We ate no breakfast, Benny and I, we were too happy for that; besides, a huge basket under Jonathan's arm was, Hannah whispered, "brimful of goodies." The leathern-handled keg puzzled us; but Benny was a philosopher, and, pointing to the flies swarming about its spigot, confidently declared that it held some savory drink.

The smallest rakes were laid aside for the new hands, as our grandfather jocosely called us, and we were left to follow after the loads. Our little fists grew red and speckled; but Benny said they would soon be tough like Jonathan's, and the fun of treading down the sweet hay and jolting over the sill of the barn more than made up for all our ills. "Our new hands ain't so green after all," remarked spruce David to his fellow-mower. "Tell better arter the new's off," was Jonathan's bluff reply. "The old clown!" whispered Benny. "How clever David is!" said I.

By and by, when the sun had gotten into the zenith, we began to feel hot and tired, and cast longing glances towards the shady rock by the spring, behind which were the keg and bundle. My grandfather, seeing us lag, took pity upon us, and sent us there to rest. We ate our share of the lunch, and took long draughts of sweetened water from the keg.

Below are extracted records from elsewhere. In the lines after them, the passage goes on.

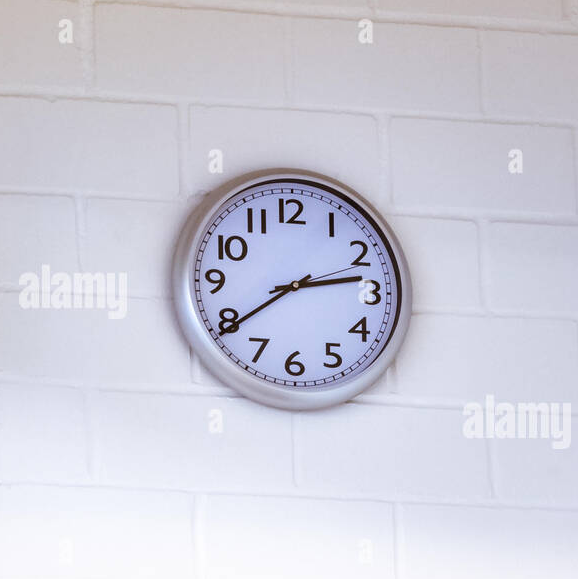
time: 2:39
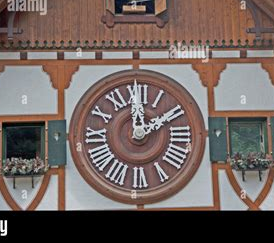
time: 12:09
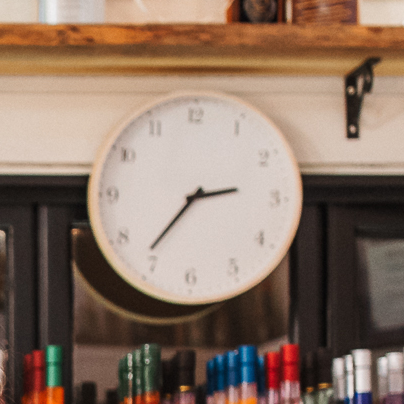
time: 2:36
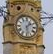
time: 1:28
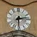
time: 2:30
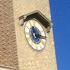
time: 11:14
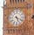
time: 5:18
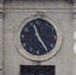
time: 11:24
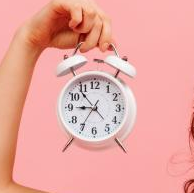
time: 8:53
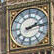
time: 2:13
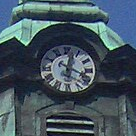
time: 12:19
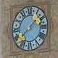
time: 1:38
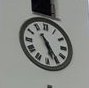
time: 5:24
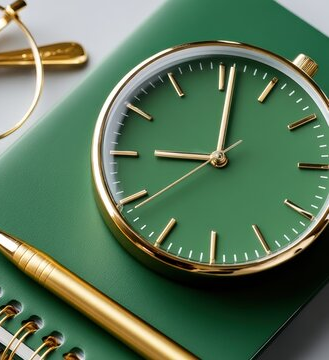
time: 9:01
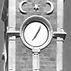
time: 7:04
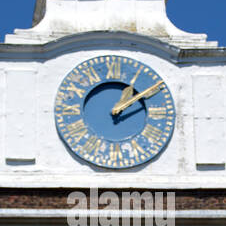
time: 1:09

Benny thought there was too much ginger in it, but drank freely. Alas! for the struggling fly which, sticking fast upon Benny's nose, daubed over with molasses, made us forget to put back the spigot. When the thirsty mowers came round the rock the keg was empty.

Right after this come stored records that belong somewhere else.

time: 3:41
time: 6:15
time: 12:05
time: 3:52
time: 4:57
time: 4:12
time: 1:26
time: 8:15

"So much for babies in haying-time," growled Jonathan. My grandfather looked severe, and told us to "start for the house." So we did, David slipping round the rock to say to us that it was no matter, for he would fill the keg again.

We idled the afternoon sadly away in the old farm-house. True to human nature, we little ones turned against each other. "You are black as a crow," said Benny. "And you," retorted I, "are as speckled as an adder." "All from this hateful haying," Benny went on. Then, common grief making common cause, we came together again; and, pledging everlasting absence from the haying field, we dwelt in love and harmony until bedtime. Somehow my tired little body would not rest that night. I had another frightful dream about a deep pit and little Benny. I kept waking up; but the bed-curtains looked so black, and the dimly-seen windows so ghostly, that I shut my eyes and lay trembling with fear half the night. It was very late the next morning when I was awakened by the merry haymakers under my window, on their way to the mowing-field. Above every other voice rang out Benny's, glad and care free.

After that the haying-time passed away quickly and merrily. Best of holidays to me; from which have come some of the brightest pictures and purest sentiments of my life. Payday came. Jonathan and David received their well-earned wages; scores of transient helpers had come and gone; Benny and I each clasped in our brown hands four bright silver dollars.

The big gate opened to let out the market-wagon, with two joyous-hearted children. Their clothes were much the worse for wear, and they looked even queerer than they did when they came. They turned tenderly back to the white-haired old man, who watched them from the porch-door. "I'll come again very soon," called Benny. He did come, and the big gate opened wide to let him in.